Well, that's great if you're married and a mother. It's not so great if you aren't.
Claiming a Proverbs 31 woman comes at the exclusion of those women who are called to be celibate or who do not have children---we should recall, if we advocate a full reading of Scripture, that St. Paul is strongly in favor of celibacy, so it can very well indeed be a noble spiritual calling of our Lord.
Again, it's a disservice to the Text to try to make it about all women, because the whole of Scripture has given us examples of real women who do not fit the woman of Proverbs 31: Sarah, Tamar, Leah, Esther, Deborah, Miriam, Lydia, Mary Magdaline, Martha, the Virgin Mary, and so on.
The Proverbs 31 woman is indeed to be praised, but she is not the only type. It's hurtful to a woman who is not married or who cannot have children to be made to feel that the standard she is judged by is set so hastily in a single portion of Scripture.
Moreover, if "Live 31!" is our thinking, where is the equivalent passage for what it means to be a man? Job? Then what of Paul's instructions? Be like Caleb? What about John the Beloved who reclined against the breast of Jesus? (A slightly more effeminate quality that I imagine many of the posters on the Facebook page would balk at.)
Ultimately, this encourages a marginal reading of the Scripture instead of a genuine consideration of the whole. A whole which tells us that the standard for all of us is the person of Jesus Christ.
And, finally, what about the Victoria's Secret models?
St. Peter reminds us that God is long suffering so that none would be lost. I would hope that those who "Like" this movement also keep in prayer those women who are frightfully beautiful but are not yet Believers. For I hope that we hope that they too would have their hearts turned.
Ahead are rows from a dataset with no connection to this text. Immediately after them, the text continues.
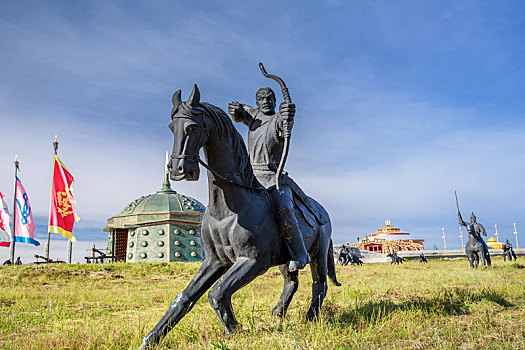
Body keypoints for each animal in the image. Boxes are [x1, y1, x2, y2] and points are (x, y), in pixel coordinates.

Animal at [137, 84, 338, 348]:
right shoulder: (215, 261)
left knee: (319, 284)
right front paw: (151, 338)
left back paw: (311, 317)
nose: (178, 170)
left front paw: (234, 330)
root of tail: (322, 210)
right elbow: (185, 297)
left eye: (191, 127)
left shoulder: (254, 261)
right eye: (172, 127)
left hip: (318, 252)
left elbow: (217, 293)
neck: (228, 210)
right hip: (285, 259)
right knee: (291, 282)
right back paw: (278, 314)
I hope that a Victoria's Secret model never sees that Facebook page, because I fail to see how in any sense or in any way it would turn her to the cross of Christ. There is no grace for her in the midst of those posts, there is certainly no invitation for her to come and listen to mercy.
Indeed, we should be careful to never judge the merit of a woman who happened to be beautiful by presuming that she was not also indwelled by the power of Holy Ghost. (Yes, the page targets Victoria's Secret models, but as many of the posts on the page indicate, physical beauty is being marginalized for the sake of a spiritual beauty to the point that some might question the ability to have both.)
We would do well to ask ourselves if a Victoria's Secret model is a potential woman at the well? If so, though we may be right to condemn those choices she has made to display her body so as to objectify her sex, we have no business making those statements coupled with a desire to put her down for the sake of elevating ourselves.
Authority is always an issue ...
When you start a "movement," you are responsible for it. If you allow it to head a direction contrary to the whole of Scripture, you're accountable as essentially a teacher to that reality. Continuing to post "Live 31" and pith phrases about beauty are all part of a rhetoric of teaching to which you are going to be held to account. If they cannot measure to the whole of he Text, they aren't worthy of being taught or supported.
So, in the end ...
Proverbs 31:9 tells us, "Open your mouth, judge righteously, and defend the rights of the afflicted and needy."
The call is to "Live 31!"
Well, if we are to "Live 31," have we truly considered the rights of the afflicted and the needy if we have supported such a careless regard for the whole of the Scripture and with the marginalization of those women who, according to a reading stripped of context, cannot measure up?